Nothing
#' GLM calibration with presence-absence data
#'
#' @description
#' Creates candidate models based on distinct parameter settings, evaluates
#' models, and selects the ones that perform the best.
#'
#' @usage
#' calibration_glm(data, dependent, independent, weights = NULL,
#' response_type = "l", formula_mode = "moderate",
#' minvar = 1, maxvar = NULL, user_formulas = NULL,
#' cv_kfolds = 5, partition_index = NULL, seed = 1,
#' n_threshold = 100, selection_criterion = "TSS",
#' exclude_bimodal = FALSE, tolerance = 0.01,
#' out_dir = NULL, parallel = FALSE,
#' n_cores = NULL, verbose = TRUE)
#'
#' @param data data.frame or matrix of data to be used in model calibration.
#' Columns represent dependent and independent variables.
#' @param dependent (character) name of dependent variable.
#' @param independent (character) vector of name(s) of independent variable(s).
#' @param weights (numeric) a vector with the weights for observations.
#' @param response_type (character) a character string that must contain "l",
#' "p", "q" or a combination of them. l = lineal, q = quadratic,
#' p = interaction between two variables. Default = "l".
#' @param formula_mode (character) a character string to indicate the strategy to
#' create the formulas for candidate models. Options are: "light", "moderate",
#' "intensive", or "complex". Default = "moderate". "complex" returns only the
#' most complex formula defined in `response_type`.
#' @param minvar (numeric) minimum number of independent variables in formulas.
#' @param maxvar (numeric) maximum number of independent variables in formulas.
#' @param user_formulas (character) vector with formula(s) to test.
#' Default = NULL.
#' @param partition_index list of indices for cross-validation in k-fold. The
#' default, NULL, uses the function \code{\link{kfold_partition}}.
#' @param cv_kfolds (numeric) number of folds to use for k-fold
#' cross-validation exercises. Default = 5. Ignored if `partition_index`
#' is defined.
#' @param seed (numeric) a seed for k-fold partitioning.
#' @param n_threshold (logical) number of threshold values to produce
#' evaluation metrics. Default = 100.
#' @param selection_criterion (character) criterion used to select best models,
#' options are "TSS" and "ESS". Default = "TSS".
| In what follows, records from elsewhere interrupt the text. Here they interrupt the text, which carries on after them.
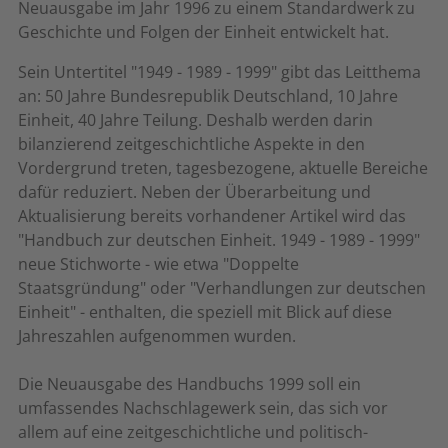
Neuausgabe im Jahr 1996 zu einem Standardwerk zu
Geschichte und Folgen der Einheit entwickelt hat.
Sein Untertitel "1949 - 1989 - 1999" gibt das Leitthema
an: 50 Jahre Bundesrepublik Deutschland, 10 Jahre
Einheit, 40 Jahre Teilung. Deshalb werden darin
bilanzierend zeitgeschichtliche Aspekte in den
Vordergrund treten, tagesbezogene, aktuelle Bereiche
dafür reduziert. Neben der Überarbeitung und
Aktualisierung bereits vorhandener Artikel wird das
"Handbuch zur deutschen Einheit. 1949 - 1989 - 1999"
neue Stichworte - wie etwa "Doppelte
Staatsgründung" oder "Verhandlungen zur deutschen
Einheit" - enthalten, die speziell mit Blick auf diese
Jahreszahlen aufgenommen wurden.
Die Neuausgabe des Handbuchs 1999 soll ein
umfassendes Nachschlagewerk sein, das sich vor
allem auf eine zeitgeschichtliche und politisch-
#' @param exclude_bimodal (logical) whether to filter out models with one or
#' more variables presenting concave responses. Default = FALSE.
#' @param tolerance (numeric) value to modify the limit value of the metric
#' used to filter models during model selection if none of the models meet
#' initial considerations. Default = 0.01
#' @param out_dir (character) output directory name to save the main calibration
#' results. Default = NULL.
#' @param parallel (logical) whether to run on parallel or sequential.
#' Default = FALSE.
#' @param n_cores (numeric) number of cores to use. Default = number of free
#' processors - 1.
#' @param verbose (logical) whether to print messages and show progress bar.
#' Default = TRUE
#'
#' @return
#' An object of the class enmpa_calibration containing: selected models,
#' a summary of statistics for all models, results obtained in cross-validation
#' for all models, original data used, weights, and data-partition indices used.
#'
#' @details
#' Model evaluation is done considering the ability to predict presences and
#' absences,as well as model fitting and complexity. Model selection consists
#' of three steps: 1) a first filter to keep the models with ROC AUC >= 0.5
#' (statistically significant models), 2) a second filter to maintain only
#' models that meet the `selection_criterion` ("TSS": TSS >= 0.4; or "ESS":
#' maximum Accuracy - `tolerance`), and 3) from those, pick the ones with
#' delta AIC <= 2.
#'
#'
#' `formula_mode` options determine what strategy to iterate the predictors
#' defined in \code{type} for creating models:
#' - **light**.-- returns simple iterations of complex formulas.
#' - **moderate**.-- returns a comprehensive number of iterations.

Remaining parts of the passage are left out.